THE PARTNERSHIPS LISTED ON SCHEDULE 1 HERETO
 
     
     
 
By: Ceres Managed Futures LLC
 
   
 
Name:
/s/ Patrick T. Egan
   
Patrick T. Egan
 
Title:
President
     
     
 
Morgan Stanley Smith Barney LLC
 
   
 
Name:
/s/ Carmen Lai
   
Carmen Lai
 
Title:
Executive Director
     
     
 
Ceres Managed Futures LLC
 
   
 
Name:
/s/ Patrick T. Egan
   
Patrick T. Egan
 
Title:
President
     



Schedule 1
PARTNERSHIP
STATE AND DATE OF ORGANIZATION
EFFECTIVE DATE
Potomac Futures Fund L.P.
New York; March 14, 1997
October 1, 2013
Ceres Abingdon L.P.
(formerly Managed Futures Premier Abingdon L.P.)
New York; November 8, 2005
October 1, 2013
Emerging CTA Portfolio L.P.
New York; July 7, 2003
October 1, 2013
Ceres Tactical Commodity L.P.
(formerly Managed Futures Premier Aventis II L.P.)
New York; April 20, 2005
October 1, 2013
Ceres Tactical Systematic L.P. (formerly Tactical Diversified Futures Fund L.P.)
New York; December 3, 2002
October 1, 2013
Ceres Orion L.P.
(formerly Orion Futures Fund L.P.)
New York; March 22, 1999
March 1, 2014



Schedule 2
PARTNERSHIP
 
ONGOING SELLING AGENT FEE
 
Potomac Futures Fund L.P.
 
1.00% per year of the adjusted net assets of Class A Units (computed monthly by multiplying the adjusted net assets of the Class A Units by 1.00% and dividing the result thereof by 12).1  Class Z Units will not be subject to an ongoing selling agent fee.
Ceres Abingdon L.P.
(formerly Managed Futures Premier Abingdon L.P.)
1.00% per year of the adjusted net assets of Class A Units and 0.75% per year of the adjusted net assets of Class D Units (computed monthly by multiplying the adjusted net assets of the Class A Units by 1.00% and the adjusted net assets of the Class D Units by 0.75% and dividing the result thereof by 12).1  Class Z Units will not be subject to an ongoing selling agent fee.
Emerging CTA Portfolio L.P.
 
1.00% per year of the adjusted net assets of Class A Units (computed monthly by multiplying the adjusted net assets of the Class A Units by 1.00% and dividing the result thereof by 12).1 Class Z Units will not be subject to an ongoing selling agent fee.
Ceres Tactical Commodity L.P.
(formerly Managed Futures Premier Aventis II L.P.)
1.00% per year of the adjusted net assets of Class A Units and 0.75% per year of the adjusted net assets of Class D Units (computed monthly by multiplying the adjusted net assets of the Class A Units by 1.00% and the adjusted net assets of the Class D Units by 0.75% and dividing the result thereof by 12).Class Z Units will not be subject to an ongoing selling agent fee.

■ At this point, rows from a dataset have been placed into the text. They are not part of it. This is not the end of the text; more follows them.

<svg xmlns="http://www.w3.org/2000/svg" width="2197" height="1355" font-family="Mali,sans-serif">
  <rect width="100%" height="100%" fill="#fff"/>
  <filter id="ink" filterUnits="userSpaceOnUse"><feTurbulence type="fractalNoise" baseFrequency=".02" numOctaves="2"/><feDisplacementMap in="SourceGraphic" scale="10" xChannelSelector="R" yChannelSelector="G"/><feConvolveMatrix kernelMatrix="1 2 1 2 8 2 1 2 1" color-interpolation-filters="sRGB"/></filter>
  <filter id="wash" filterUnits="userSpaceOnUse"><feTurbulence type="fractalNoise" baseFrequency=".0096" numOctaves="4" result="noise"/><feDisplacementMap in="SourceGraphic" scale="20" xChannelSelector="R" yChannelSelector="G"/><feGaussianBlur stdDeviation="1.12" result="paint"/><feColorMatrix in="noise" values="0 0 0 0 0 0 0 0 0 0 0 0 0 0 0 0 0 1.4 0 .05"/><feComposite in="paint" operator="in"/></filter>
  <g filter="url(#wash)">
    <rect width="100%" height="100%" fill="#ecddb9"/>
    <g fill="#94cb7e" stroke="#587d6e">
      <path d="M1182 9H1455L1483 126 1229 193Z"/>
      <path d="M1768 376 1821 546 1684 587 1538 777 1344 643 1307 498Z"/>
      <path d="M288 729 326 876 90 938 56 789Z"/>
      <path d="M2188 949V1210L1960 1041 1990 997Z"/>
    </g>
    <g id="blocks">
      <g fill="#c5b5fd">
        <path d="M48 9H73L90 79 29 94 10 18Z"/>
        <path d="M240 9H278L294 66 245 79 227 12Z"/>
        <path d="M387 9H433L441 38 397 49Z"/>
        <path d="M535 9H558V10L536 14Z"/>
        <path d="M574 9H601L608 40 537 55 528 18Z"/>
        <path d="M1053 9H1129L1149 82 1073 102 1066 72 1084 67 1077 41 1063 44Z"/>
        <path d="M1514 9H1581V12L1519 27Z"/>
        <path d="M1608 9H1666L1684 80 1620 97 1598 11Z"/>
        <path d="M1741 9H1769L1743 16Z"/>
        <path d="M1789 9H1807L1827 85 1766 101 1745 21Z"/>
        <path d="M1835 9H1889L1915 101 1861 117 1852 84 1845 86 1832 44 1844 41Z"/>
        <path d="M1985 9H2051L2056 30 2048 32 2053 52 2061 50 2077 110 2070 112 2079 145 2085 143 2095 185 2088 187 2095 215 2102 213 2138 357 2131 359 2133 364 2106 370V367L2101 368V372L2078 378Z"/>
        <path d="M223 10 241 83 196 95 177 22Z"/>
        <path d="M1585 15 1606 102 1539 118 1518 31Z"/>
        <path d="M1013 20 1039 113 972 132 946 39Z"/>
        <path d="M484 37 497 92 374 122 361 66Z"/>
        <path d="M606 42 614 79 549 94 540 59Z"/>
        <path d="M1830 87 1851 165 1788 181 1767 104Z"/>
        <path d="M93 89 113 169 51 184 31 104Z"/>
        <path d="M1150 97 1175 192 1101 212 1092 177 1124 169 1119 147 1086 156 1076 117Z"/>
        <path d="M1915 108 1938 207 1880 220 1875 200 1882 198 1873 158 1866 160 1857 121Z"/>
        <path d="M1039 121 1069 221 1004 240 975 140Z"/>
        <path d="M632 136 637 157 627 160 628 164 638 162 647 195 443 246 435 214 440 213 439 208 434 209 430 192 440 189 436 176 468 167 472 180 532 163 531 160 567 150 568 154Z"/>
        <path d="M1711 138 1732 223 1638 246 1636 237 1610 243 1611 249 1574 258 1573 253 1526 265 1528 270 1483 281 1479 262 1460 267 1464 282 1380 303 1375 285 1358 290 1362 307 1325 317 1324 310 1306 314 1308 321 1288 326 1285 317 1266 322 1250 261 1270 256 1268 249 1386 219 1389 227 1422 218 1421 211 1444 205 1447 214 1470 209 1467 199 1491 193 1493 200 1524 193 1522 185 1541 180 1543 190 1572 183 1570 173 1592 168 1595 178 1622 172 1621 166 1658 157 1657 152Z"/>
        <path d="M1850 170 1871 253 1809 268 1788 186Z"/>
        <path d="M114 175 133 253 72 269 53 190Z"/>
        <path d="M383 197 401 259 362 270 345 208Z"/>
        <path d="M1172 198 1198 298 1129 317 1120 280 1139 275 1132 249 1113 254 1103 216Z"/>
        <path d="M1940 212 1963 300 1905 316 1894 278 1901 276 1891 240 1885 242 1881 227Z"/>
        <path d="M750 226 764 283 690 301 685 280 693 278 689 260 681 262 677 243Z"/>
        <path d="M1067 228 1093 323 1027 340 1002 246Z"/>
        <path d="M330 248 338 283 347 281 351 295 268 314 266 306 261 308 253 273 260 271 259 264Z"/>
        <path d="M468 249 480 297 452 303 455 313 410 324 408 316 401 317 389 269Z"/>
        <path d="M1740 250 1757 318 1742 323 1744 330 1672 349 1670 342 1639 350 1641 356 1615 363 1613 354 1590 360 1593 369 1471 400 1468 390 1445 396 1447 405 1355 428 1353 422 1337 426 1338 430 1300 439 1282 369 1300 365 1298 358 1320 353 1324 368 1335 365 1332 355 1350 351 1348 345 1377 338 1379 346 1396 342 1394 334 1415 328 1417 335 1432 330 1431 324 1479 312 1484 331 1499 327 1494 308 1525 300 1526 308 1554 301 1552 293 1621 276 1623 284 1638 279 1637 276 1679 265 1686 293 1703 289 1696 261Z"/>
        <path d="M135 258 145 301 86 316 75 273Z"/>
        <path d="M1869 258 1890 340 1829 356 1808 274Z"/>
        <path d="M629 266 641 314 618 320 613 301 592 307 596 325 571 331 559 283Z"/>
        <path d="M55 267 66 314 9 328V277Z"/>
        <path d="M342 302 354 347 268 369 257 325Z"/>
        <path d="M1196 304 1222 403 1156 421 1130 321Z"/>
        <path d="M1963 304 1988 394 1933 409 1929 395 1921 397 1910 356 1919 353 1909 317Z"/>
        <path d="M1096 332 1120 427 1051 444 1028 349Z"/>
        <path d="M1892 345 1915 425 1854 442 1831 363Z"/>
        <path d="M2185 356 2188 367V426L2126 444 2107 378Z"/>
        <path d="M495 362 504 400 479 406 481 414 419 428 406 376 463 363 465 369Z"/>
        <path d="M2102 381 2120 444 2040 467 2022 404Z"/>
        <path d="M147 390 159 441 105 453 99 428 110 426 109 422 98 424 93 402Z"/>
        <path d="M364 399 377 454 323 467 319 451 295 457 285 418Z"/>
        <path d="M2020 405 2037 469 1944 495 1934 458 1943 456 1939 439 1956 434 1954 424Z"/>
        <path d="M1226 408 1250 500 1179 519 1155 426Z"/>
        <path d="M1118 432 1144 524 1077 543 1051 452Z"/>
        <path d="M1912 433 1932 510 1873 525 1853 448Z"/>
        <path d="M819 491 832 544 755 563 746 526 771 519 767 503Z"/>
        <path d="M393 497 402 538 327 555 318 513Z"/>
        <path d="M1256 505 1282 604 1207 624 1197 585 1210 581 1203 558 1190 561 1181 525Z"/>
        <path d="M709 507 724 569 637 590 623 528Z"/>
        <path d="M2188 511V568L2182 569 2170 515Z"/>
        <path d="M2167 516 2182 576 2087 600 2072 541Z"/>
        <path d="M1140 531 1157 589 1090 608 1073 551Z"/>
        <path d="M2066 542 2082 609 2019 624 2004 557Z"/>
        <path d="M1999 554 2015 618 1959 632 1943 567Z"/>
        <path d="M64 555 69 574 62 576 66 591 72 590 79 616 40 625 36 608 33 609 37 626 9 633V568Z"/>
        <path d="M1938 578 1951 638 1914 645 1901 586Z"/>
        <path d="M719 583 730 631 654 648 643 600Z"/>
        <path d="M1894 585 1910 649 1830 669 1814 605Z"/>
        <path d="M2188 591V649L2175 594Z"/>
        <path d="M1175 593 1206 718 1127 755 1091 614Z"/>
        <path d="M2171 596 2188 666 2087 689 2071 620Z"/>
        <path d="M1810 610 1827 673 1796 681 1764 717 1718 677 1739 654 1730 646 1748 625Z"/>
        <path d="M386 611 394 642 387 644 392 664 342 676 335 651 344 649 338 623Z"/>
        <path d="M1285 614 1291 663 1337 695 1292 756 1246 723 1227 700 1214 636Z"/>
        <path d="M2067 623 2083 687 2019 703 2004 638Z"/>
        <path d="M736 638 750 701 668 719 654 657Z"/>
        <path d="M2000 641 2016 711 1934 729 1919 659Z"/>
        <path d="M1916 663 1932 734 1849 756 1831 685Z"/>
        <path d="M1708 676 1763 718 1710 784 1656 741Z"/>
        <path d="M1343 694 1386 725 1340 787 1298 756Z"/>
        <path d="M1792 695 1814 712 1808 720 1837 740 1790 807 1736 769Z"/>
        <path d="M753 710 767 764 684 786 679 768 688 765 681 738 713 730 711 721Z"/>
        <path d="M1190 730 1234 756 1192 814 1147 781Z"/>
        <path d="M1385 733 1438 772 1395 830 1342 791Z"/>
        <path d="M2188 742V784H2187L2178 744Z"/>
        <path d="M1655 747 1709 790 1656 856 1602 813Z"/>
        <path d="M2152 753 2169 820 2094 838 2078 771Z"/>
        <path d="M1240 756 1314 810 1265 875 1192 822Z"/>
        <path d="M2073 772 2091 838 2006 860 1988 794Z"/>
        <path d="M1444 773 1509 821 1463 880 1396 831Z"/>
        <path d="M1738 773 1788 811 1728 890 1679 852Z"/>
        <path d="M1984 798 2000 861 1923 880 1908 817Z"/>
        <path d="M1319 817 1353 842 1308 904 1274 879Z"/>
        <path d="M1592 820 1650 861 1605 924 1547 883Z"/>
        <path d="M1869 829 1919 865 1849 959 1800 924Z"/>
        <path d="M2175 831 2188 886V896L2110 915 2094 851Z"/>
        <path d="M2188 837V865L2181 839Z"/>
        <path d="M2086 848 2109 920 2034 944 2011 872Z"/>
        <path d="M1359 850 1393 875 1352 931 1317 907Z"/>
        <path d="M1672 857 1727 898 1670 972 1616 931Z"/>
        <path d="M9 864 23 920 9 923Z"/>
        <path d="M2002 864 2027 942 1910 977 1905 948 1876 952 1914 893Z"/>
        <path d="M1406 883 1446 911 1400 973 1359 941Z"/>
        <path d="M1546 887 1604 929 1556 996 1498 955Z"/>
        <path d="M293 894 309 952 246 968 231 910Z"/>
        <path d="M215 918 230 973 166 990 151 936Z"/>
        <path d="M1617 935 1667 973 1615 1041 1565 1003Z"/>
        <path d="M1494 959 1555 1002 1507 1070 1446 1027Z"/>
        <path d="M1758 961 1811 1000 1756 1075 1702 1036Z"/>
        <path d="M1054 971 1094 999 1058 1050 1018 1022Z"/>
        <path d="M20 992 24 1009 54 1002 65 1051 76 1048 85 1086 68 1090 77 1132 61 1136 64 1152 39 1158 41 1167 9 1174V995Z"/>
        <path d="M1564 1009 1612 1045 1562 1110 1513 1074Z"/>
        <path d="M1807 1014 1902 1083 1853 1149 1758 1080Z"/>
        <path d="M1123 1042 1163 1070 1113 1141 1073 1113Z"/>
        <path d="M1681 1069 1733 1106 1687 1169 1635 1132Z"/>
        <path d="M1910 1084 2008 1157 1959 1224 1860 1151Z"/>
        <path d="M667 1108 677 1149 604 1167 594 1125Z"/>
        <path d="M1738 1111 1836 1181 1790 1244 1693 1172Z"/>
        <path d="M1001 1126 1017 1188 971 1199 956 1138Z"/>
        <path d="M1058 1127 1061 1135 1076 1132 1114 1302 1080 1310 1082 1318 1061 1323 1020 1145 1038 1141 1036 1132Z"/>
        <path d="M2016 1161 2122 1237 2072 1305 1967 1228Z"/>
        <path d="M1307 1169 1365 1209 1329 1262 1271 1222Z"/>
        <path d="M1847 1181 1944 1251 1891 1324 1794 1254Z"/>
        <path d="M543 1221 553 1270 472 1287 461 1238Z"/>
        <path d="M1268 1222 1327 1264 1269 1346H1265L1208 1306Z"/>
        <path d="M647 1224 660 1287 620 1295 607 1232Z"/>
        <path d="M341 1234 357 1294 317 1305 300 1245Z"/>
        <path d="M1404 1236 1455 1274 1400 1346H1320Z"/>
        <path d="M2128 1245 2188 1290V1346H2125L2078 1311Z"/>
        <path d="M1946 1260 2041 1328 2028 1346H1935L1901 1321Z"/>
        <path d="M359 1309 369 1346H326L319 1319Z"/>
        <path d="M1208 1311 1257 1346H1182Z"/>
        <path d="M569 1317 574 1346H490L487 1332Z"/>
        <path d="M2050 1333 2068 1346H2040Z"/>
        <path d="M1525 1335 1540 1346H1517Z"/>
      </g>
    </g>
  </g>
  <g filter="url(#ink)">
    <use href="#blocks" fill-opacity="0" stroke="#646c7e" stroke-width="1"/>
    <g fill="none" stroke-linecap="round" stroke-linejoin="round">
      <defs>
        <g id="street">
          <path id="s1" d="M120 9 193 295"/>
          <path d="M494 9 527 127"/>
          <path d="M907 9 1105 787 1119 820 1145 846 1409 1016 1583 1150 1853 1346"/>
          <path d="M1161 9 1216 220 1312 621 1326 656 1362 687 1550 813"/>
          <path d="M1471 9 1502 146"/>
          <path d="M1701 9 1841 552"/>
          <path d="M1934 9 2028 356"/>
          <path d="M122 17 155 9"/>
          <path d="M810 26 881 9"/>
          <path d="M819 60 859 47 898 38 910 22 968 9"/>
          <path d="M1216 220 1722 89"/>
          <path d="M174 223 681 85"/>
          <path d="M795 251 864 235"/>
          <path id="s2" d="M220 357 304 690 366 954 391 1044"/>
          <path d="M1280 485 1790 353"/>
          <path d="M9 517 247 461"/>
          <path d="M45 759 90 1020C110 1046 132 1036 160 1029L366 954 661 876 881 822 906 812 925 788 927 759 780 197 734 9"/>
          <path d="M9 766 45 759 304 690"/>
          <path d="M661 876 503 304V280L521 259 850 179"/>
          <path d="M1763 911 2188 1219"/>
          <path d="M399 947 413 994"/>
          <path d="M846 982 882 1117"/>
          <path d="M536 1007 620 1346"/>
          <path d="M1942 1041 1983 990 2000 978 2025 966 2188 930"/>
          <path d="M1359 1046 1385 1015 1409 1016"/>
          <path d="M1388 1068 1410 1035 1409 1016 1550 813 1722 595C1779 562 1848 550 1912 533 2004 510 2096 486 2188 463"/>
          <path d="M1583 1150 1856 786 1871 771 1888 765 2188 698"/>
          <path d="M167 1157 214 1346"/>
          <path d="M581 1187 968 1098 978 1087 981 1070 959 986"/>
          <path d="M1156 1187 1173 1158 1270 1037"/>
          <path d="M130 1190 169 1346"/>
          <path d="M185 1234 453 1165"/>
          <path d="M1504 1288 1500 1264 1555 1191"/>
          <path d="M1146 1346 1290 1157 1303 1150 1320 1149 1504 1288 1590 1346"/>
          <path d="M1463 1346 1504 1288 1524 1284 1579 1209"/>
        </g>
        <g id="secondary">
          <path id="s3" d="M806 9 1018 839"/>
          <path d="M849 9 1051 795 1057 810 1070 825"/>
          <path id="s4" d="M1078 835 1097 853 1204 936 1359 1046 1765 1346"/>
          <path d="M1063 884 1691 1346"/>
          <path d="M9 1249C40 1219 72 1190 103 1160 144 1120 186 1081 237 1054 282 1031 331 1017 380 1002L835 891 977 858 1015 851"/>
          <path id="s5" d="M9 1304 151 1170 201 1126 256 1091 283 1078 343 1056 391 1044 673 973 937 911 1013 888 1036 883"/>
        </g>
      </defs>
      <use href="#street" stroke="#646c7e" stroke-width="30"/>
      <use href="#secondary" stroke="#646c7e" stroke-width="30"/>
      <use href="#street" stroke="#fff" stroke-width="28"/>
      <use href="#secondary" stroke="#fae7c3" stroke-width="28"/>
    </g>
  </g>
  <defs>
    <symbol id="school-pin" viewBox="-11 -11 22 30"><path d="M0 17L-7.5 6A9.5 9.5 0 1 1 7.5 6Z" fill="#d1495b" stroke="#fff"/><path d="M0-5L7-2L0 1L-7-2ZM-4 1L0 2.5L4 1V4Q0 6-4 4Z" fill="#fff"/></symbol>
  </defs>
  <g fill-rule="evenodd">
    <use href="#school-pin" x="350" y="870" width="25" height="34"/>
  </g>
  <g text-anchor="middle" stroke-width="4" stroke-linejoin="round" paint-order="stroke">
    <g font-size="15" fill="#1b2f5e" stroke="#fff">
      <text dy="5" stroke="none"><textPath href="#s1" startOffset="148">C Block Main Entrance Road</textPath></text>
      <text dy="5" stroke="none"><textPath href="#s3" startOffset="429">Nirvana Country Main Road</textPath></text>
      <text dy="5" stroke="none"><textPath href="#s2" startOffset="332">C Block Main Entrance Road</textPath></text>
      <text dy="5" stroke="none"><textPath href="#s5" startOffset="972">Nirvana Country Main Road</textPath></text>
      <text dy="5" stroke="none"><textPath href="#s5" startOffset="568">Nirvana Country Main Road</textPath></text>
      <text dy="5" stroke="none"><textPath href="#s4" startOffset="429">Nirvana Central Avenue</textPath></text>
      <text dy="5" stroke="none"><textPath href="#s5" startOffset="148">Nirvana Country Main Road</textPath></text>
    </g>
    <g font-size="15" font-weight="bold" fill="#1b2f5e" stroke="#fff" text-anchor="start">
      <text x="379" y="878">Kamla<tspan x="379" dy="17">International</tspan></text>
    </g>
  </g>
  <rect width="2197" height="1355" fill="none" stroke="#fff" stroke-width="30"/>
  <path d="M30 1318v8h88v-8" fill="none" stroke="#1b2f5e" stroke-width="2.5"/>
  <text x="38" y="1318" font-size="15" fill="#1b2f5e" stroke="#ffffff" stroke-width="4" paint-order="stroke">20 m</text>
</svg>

1           Adjusted net assets are month-end Net Assets increased by that current month’s ongoing selling agent fee, management fee, the general partner’s administrative fee, the incentive fee accrued, other expenses and any redemptions or distributions as of the end of such month.




Ceres Tactical Systematic L.P.
(formerly Tactical Diversified Futures Fund L.P.)
1.00% per year of the adjusted net assets of Class A Units and 0.75% per year of the adjusted net assets of Class D Units (computed monthly by multiplying the adjusted net assets of the Class A Units by 1.00% and the adjusted net assets of the Class D Units by 0.75% and dividing the result thereof by 12).Class Z Units will not be subject to an ongoing selling agent fee.
Ceres Orion L.P.
(formerly Orion Futures Fund L.P.)
1.00% per year of the adjusted net assets of Class A Units (computed monthly by multiplying the adjusted net assets of the Class A Units by 1.00% and dividing the result thereof by 12).Class Z Units will not be subject to an ongoing selling agent fee.